This study addresses the inadequate performance of existing general-purpose histopathology foundation models on non-neoplastic chronic kidney disease tasks. We present the first comprehensive evaluation framework tailored to renal pathology, integrating multiple stains, scales, and tasks, and systematically assess 11 publicly available foundation models across 11 kidney-specific downstream tasks. To ensure rigor, we employ repeated stratified group cross-validation and nested cross-validation, complemented by Friedman tests, Wilcoxon signed-rank tests, and Holm–Bonferroni correction. Our findings reveal that while models perform adequately on mesoscopic structural diagnosis, they exhibit significant limitations in microscopic structure recognition, complex phenotype interpretation, and prognostic inference, highlighting their constrained ability to capture subtle renal pathological signals. The reproducible evaluation toolkit, kidney-hfm-eval, is openly released.

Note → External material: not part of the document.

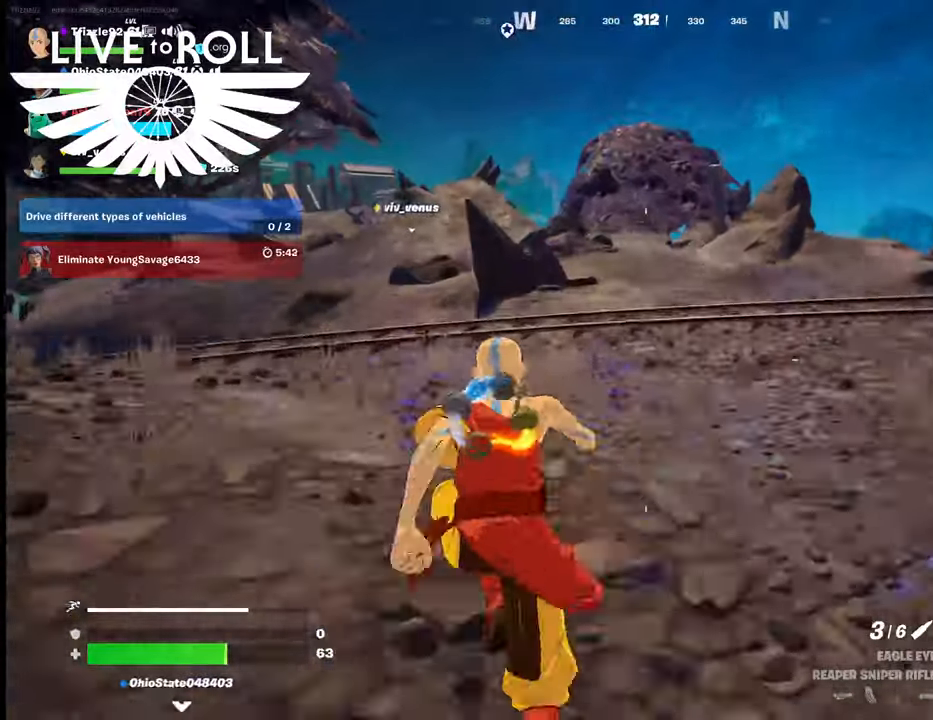
{"buttons": [], "left_stick": "up", "right_stick": "center", "events": []}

Histopathology foundation models (HFMs), pretrained on large-scale cancer datasets, have advanced computational pathology. However, their applicability to non-cancerous chronic kidney disease remains underexplored, despite coexistence of renal pathology with malignancies such as renal cell and urothelial carcinoma. We systematically evaluate 11 publicly available HFMs across 11 kidney-specific downstream tasks spanning multiple stains (PAS, H&E, PASM, and IHC), spatial scales (tile and slide-level), task types (classification, regression, and copy detection), and clinical objectives, including detection, diagnosis, and prognosis. Tile-level performance is assessed using repeated stratified group cross-validation, while slide-level tasks are evaluated using repeated nested stratified cross-validation. Statistical significance is examined using Friedman test followed by pairwise Wilcoxon signed-rank testing with Holm-Bonferroni correction and compact letter display visualization. To promote reproducibility, we release an open-source Python package, kidney-hfm-eval, available at https://pypi.org/project/kidney-hfm-eval/ , that reproduces the evaluation pipelines. Results show moderate to strong performance on tasks driven by coarse meso-scale renal morphology, including diagnostic classification and detection of prominent structural alterations. In contrast, performance consistently declines for tasks requiring fine-grained microstructural discrimination, complex biological phenotypes, or slide-level prognostic inference, largely independent of stain type. Overall, current HFMs appear to encode predominantly static meso-scale representations and may have limited capacity to capture subtle renal pathology or prognosis-related signals. Our results highlight the need for kidney-specific, multi-stain, and multimodal foundation models to support clinically reliable decision-making in nephrology.